Merge two DGLHeteroGraph objects into one BatchedDGLHeteroGraph object. When merging a list of graphs, we can choose to include only a subset of the attributes.

>>> # For edge types, only canonical edge types are allowed to avoid ambiguity.
>>> bg = dgl.batch_hetero([g1, g2], node_attrs={'user': ['h1', 'h2'], 'game': None},
...                       edge_attrs={('user', 'plays', 'game'): 'h1'})
>>> list(bg.nodes['user'].data.keys())
['h1', 'h2']
>>> list(bg.nodes['game'].data.keys())
[]
>>> list(bg.edges['follows'].data.keys())
[]
>>> list(bg.edges['plays'].data.keys())
['h1']

We can get a brief summary of the graphs that constitute the batched graph.

>>> bg.batch_size
2
>>> bg.batch_num_nodes('user')
[3, 3]
>>> bg.batch_num_edges(('user', 'plays', 'game'))
[2, 2]

Updating the attributes of the batched graph has no effect on the original graphs.

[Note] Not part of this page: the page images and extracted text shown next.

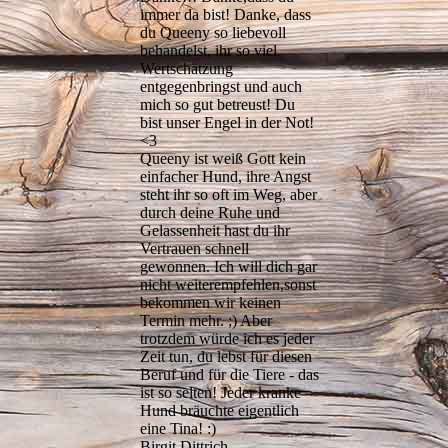
immer da bist! Danke, dass
du Queeny so liebevoll
behandelst, ihr so viel
Wertschätzung
entgegenbringst und auch
mich so gut betreust! Du
bist unser Engel in der Not!
<3
Queeny ist weiß Gott kein
einfacher Hund, ihre Angst
steht ihr so oft im Weg, aber
durch deine Ruhe und
Gelassenheit hast du ihr
Vertrauen schnell
gewonnen. Ich will dich gar
nicht weiterempfehlen,sonst
bekommen wir keinen
Termin mehr. ;) Aber
trotzdem würde ich es jeder
Zeit tun, du lebst für diesen
Beruf und für die Tiere - das
ist so selten! Jeder kranke
Hund bräuchte eigentlich
eine Tina! :)
Birgit Dittrich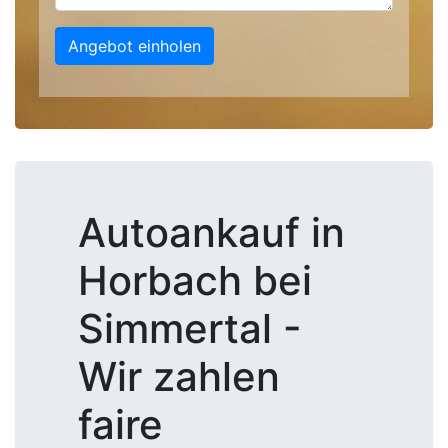
Angebot einholen
Autoankauf in
Horbach bei
Simmertal -
Wir zahlen
faire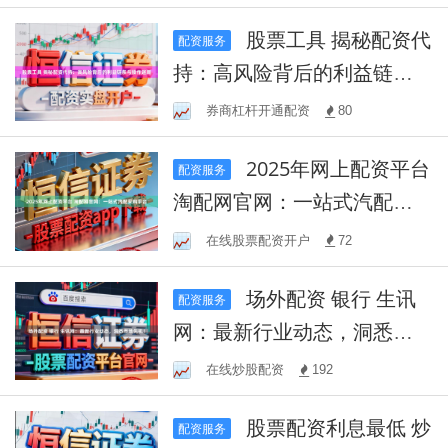
股票工具 揭秘配资代
配资服务
持：高风险背后的利益链条
与操作迷局
券商杠杆开通配资
80
2025年网上配资平台
配资服务
淘配网官网：一站式汽配采
购平台
在线股票配资开户
72
场外配资 银行 生讯
配资服务
网：最新行业动态，洞悉市
场先机！
在线炒股配资
192
股票配资利息最低 炒
配资服务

>>> bg.nodes['game'].data['h1'] = th.tensor([[1.], [1.]])
>>> g2.nodes['game'].data['h1']
tensor([[0.]])

Instead, we can decompose the batched graph back into a list of graphs and use them to replace the original graphs.

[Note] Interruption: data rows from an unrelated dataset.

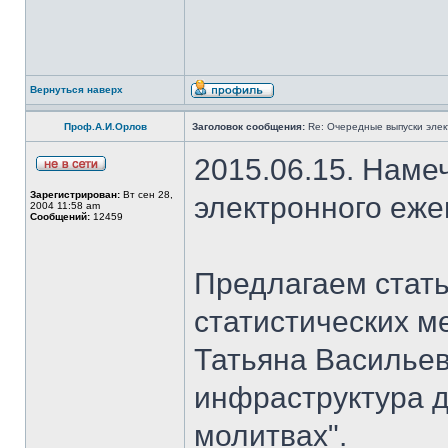
Вернуться наверх
Проф.А.И.Орлов
Заголовок сообщения:
Re: Очередные выпуски эле
2015.06.15. Наме
Зарегистрирован:
Вт сен 28,
электронного еж
2004 11:58 am
Сообщений:
12459
Предлагаем стать
статистических м
Татьяна Васильев
инфраструктура д
молитвах".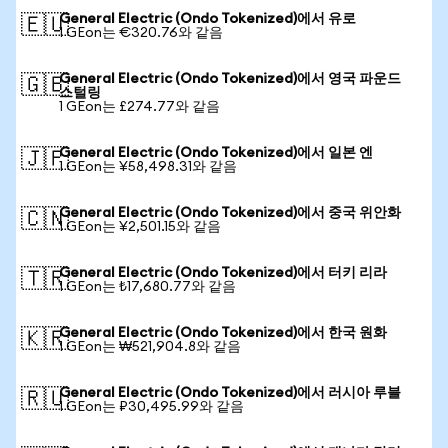
General Electric (Ondo Tokenized)에서 유로
🇪🇺
1 GEon는 €320.76와 같음
General Electric (Ondo Tokenized)에서 영국 파운드
🇬🇧
스털링
1 GEon는 £274.77와 같음
General Electric (Ondo Tokenized)에서 일본 엔
🇯🇵
1 GEon는 ¥58,498.31와 같음
General Electric (Ondo Tokenized)에서 중국 위안화
🇨🇳
1 GEon는 ¥2,501.15와 같음
General Electric (Ondo Tokenized)에서 터키 리라
🇹🇷
1 GEon는 ₺17,680.77와 같음
General Electric (Ondo Tokenized)에서 한국 원화
🇰🇷
1 GEon는 ₩521,904.8와 같음
General Electric (Ondo Tokenized)에서 러시아 루블
🇷🇺
1 GEon는 ₽30,495.99와 같음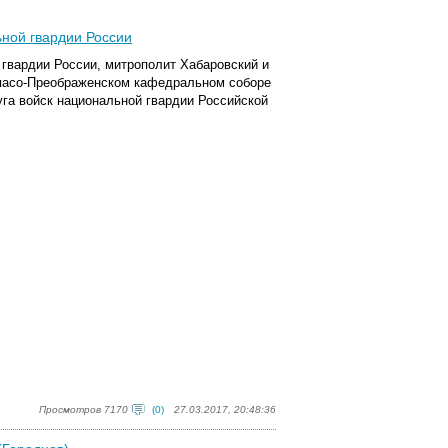
ной гвардии России
й гвардии России, митрополит Хабаровский и
пасо-Преображенском кафедральном соборе
га войск национальной гвардии Российской
Просмотров 7170
(0)
27.03.2017, 20:48:36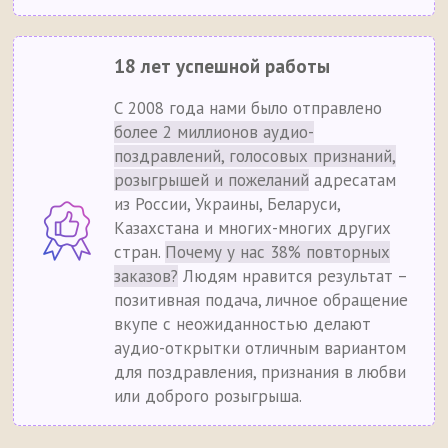
18 лет успешной работы
С 2008 года нами было отправлено
более 2 миллионов аудио-
поздравлений, голосовых признаний,
розыгрышей и пожеланий
адресатам
из России, Украины, Беларуси,
Казахстана и многих-многих других
стран.
Почему у нас 38% повторных
заказов?
Людям нравится результат –
позитивная подача, личное обращение
вкупе с неожиданностью делают
аудио-открытки отличным вариантом
для поздравления, признания в любви
или доброго розыгрыша.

>>> g3, g4 = dgl.unbatch_hetero(bg) # returns a list of DGLHeteroGraph objects
>>> g4.nodes['game'].data['h1']
tensor([[1.]])

Merge and decompose

batch_hetero(graph_list[, node_attrs, …]) Batch a collection of DGLHeteroGraph and return a BatchedDGLHeteroGraph object that is independent of the graph_list.
unbatch_hetero(graph) Return the list of heterographs in this batch.

Query batch summary

BatchedDGLHeteroGraph.batch_size Number of graphs in this batch.
BatchedDGLHeteroGraph.batch_num_nodes([ntype]) Return the numbers of nodes of the given type for all heterographs in the batch.
BatchedDGLHeteroGraph.batch_num_edges([etype]) Return the numbers of edges of the given type for all heterographs in the batch.